#### ASSIGNMENT:
Output exactly, and only, the lines below from the one with "In bìa sơ mi – Folder" down to the one with "Verfügbarkeit". Include both end lines and no pictures.
[TASK MATERIAL Boundary: Start]
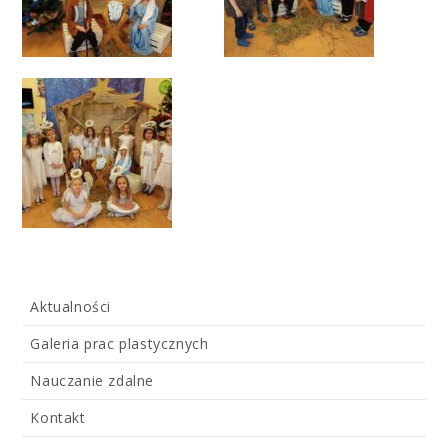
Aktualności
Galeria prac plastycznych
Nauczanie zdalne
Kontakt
[TASK MATERIAL Boundary: End]
[TASK MATERIAL Boundary: Start]
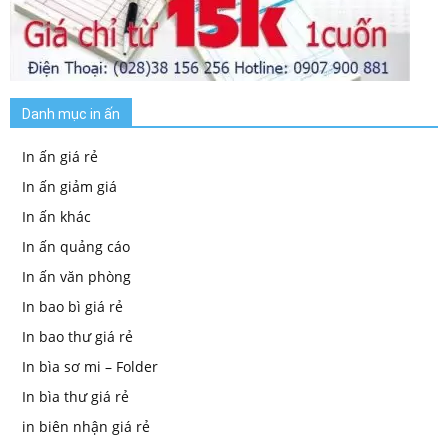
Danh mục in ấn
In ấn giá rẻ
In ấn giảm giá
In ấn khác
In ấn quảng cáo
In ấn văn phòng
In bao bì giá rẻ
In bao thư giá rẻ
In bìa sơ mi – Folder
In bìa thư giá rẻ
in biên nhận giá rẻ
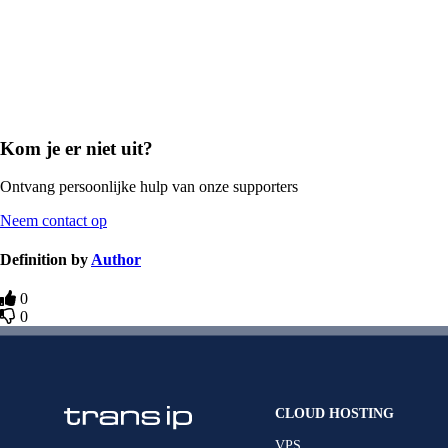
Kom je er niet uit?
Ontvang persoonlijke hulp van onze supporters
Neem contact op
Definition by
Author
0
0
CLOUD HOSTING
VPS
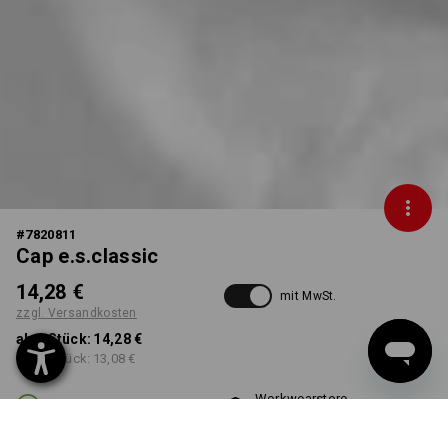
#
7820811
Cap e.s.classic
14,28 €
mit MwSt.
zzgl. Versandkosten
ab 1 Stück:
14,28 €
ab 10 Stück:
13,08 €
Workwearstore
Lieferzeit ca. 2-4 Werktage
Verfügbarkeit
[TASK MATERIAL Boundary: End]
#### FINISHED EXERCISE:
In bìa sơ mi – Folder
In bìa thư giá rẻ
in biên nhận giá rẻ
Kom je er niet uit?
Ontvang persoonlijke hulp van onze supporters
Neem contact op
Definition by
Author
0
0
CLOUD HOSTING
VPS
#
7820811
Cap e.s.classic
14,28 €
mit MwSt.
zzgl. Versandkosten
ab 1 Stück:
14,28 €
ab 10 Stück:
13,08 €
Workwearstore
Lieferzeit ca. 2-4 Werktage
Verfügbarkeit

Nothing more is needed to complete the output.